Have you opted for the old tax regime and wondering how you can lower your tax outgo? For those who are new to the world of investing, the government of India offers several tax-saving investments that can help you lower the tax outgo. But, with so many investment options available at an investor’s disposable, it might get quite overwhelming to choose the right tax-saving investment for your portfolio. Two of the most common tax-saving investments are National Pension Scheme (NPS) and Equity-Linked Savings Scheme (ELSS). This article aims to provide a comparative analysis between ELSS and NPS help you choose between the two tax-saving investment havens.
What is ELSS?
ELSS funds are tax-saving mutual funds that invest a majority of their assets in equity and equity-related securities. ELSS tax saving mutual funds are accompanied with a three-year lock-in tenure. ELSS investments are eligible for tax deduction under Section 80C of the IT Act, 1961. ELSS mutual funds offer the dual benefits of tax saving and capital appreciation to investors.
What is NPS?
Sponsored by the government of India, NPS scheme allows employed and self-employed investors to invest and claim tax deductions under Section 80CCD (1). The NPS pension scheme inspires employees to invest in a pension account regularly during their employment period.

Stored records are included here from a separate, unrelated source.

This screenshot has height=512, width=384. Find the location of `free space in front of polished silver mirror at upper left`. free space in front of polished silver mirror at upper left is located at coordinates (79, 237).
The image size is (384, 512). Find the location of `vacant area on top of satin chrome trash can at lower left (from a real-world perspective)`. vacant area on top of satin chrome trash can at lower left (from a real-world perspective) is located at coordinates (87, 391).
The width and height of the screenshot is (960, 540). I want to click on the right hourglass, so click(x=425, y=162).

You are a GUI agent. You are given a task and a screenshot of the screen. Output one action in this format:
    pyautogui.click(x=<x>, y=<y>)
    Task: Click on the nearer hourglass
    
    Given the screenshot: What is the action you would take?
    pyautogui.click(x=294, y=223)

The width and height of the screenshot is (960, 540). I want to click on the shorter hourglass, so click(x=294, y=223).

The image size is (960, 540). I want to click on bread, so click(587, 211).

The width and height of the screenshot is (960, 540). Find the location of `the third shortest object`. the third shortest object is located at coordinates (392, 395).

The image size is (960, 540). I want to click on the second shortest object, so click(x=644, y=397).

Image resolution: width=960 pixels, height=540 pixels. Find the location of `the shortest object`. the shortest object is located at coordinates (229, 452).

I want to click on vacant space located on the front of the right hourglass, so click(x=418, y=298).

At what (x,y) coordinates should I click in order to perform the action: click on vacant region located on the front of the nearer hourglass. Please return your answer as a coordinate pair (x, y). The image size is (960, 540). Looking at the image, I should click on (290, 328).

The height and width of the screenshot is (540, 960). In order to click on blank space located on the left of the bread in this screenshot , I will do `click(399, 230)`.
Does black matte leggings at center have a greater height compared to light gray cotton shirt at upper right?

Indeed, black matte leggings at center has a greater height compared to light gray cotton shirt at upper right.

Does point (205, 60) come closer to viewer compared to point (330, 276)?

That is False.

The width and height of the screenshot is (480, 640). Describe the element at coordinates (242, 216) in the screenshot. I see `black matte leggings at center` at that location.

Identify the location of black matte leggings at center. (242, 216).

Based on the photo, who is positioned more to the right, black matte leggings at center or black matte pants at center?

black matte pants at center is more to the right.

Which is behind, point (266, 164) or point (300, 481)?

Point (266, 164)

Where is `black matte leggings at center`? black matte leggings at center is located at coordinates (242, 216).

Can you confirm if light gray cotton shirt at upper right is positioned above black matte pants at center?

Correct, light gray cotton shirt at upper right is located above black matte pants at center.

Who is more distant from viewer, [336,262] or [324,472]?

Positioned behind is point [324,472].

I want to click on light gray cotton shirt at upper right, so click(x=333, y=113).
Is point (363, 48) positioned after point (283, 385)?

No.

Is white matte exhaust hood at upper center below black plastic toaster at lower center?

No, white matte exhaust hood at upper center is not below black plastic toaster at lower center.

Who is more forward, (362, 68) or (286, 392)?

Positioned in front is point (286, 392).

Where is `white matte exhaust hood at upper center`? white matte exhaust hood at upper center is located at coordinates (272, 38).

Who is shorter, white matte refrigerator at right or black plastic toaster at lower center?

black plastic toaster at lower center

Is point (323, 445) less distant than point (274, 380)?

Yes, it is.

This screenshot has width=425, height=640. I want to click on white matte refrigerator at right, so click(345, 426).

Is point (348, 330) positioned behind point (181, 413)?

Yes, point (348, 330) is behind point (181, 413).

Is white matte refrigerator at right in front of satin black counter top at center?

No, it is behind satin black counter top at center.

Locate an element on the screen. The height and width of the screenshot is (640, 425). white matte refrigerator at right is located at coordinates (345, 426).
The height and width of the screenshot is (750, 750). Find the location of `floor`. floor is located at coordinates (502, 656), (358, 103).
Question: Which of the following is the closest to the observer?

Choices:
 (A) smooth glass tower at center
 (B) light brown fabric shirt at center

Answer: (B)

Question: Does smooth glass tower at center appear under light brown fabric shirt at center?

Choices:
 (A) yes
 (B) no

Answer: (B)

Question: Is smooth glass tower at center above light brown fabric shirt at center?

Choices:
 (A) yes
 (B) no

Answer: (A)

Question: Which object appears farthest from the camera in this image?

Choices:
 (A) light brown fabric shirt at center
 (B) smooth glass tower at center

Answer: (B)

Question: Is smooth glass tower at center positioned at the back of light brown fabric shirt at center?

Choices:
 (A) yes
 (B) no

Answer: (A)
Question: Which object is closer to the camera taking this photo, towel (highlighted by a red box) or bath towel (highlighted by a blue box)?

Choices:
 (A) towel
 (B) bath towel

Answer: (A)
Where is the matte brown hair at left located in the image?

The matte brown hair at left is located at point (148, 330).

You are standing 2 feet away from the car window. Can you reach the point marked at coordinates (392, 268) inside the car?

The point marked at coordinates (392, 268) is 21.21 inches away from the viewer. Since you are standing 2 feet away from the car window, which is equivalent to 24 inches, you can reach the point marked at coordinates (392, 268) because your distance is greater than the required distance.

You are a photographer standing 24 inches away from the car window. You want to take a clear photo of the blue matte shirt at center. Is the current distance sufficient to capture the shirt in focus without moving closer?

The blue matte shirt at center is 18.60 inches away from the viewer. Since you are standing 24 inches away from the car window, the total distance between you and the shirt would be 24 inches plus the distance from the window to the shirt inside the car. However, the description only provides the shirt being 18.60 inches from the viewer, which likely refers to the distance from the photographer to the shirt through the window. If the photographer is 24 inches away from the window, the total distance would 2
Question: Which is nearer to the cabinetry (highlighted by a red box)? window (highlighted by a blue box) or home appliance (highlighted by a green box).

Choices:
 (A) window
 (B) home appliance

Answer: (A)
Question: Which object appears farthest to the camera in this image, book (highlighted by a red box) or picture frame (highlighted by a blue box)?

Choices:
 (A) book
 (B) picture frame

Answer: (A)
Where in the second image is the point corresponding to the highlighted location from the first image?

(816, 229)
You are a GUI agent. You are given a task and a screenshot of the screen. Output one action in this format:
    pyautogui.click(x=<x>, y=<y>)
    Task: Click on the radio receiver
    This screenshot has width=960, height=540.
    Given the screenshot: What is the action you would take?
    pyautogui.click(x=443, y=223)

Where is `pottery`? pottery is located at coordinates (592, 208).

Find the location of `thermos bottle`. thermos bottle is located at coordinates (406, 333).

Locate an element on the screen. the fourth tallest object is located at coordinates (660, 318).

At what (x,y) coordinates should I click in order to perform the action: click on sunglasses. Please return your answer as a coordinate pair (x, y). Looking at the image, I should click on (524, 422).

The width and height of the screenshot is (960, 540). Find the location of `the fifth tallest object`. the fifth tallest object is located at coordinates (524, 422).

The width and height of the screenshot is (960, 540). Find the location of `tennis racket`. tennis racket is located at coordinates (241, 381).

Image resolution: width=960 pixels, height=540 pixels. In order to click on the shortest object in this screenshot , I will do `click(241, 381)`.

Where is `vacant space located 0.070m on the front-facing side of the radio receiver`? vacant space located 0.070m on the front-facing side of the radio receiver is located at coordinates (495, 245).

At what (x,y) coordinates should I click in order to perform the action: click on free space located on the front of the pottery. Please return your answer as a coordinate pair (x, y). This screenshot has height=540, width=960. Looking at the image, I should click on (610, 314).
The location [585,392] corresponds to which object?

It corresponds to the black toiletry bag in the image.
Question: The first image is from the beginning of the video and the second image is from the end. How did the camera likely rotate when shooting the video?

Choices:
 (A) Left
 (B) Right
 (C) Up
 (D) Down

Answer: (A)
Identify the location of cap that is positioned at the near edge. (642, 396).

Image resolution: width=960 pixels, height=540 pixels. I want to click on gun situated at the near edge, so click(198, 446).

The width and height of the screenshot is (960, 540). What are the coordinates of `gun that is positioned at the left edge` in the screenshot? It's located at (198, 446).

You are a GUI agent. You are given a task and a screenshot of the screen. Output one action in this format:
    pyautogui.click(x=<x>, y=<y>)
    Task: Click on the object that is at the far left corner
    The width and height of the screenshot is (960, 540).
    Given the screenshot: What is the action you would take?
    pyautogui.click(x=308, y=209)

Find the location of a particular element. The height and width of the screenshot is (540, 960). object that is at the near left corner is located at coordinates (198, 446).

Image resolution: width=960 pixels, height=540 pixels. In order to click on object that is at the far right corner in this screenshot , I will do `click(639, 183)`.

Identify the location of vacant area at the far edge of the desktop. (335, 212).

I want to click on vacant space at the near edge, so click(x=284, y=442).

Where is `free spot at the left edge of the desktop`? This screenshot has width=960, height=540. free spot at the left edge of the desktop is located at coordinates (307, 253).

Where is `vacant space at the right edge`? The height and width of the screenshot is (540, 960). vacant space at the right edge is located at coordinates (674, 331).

Difference between NPS and ELSS funds:
The following table offers a comparative analysis between NPS and ELSS mutual funds:
NPS | ELSS | |
Lock-in tenure | NPS has a lock-in period until you reach age 60 or up to retirement | ELSS has a lock-in period of 3 years |
Minimum annual investment | NPS accounts require a initial contribution of Rs 500 each year | ELSS requires a minimum investment of Rs. 100 via SIP investment |
Expected annual interest rates | 7-9% | 10-14% |
Tax benefits | NPS subscriber is eligible for tax benefits of Rs. 1.5 lacs. Additional tax benefits of up to Rs. 50,000 can also availed under Section 80CCD | ELSS investments offer tax benefits of up to Rs 1.5 lac u/s 80C of the IT Act, 1961. An investor can save up to Rs 46,800 per annum by investing in ELSS |
Where is the money invested? | NPS can allot a maximum of 50% of their assets to equity. The rest is invested in government bonds, treasury bills, etc. | ELSS funds are mandated to invest a majority of their corpus, at least 80% of their assets in equity and equity-related securities |
Premature withdrawal | NPS Funds can be withdrawn prematurely within a specific limit and under the condition of purchasing an annuity | Funds invested in ELSS cannot be withdrawn before the lock-in tenure of three years |
Risk | Subject to market risks | Subject to market risks |
Are the returns taxable? | Maturity amount is partially taxable | Under ELSS, LTCG (long term capital gains) over Rs. 1 lac is taxed at 10% |
Should you invest in ELSS funds or NPS?
Whether you choose to invest in ELSS or NPS must completely depend on your financial objectives, risk profile and investment horizon. Analyse the two options carefully and select the one that best aligns with your investment portfolio. If need arise, you can also avail the services of a mutual fund expert or advisor who can help you with the investment procedure. Happy investing!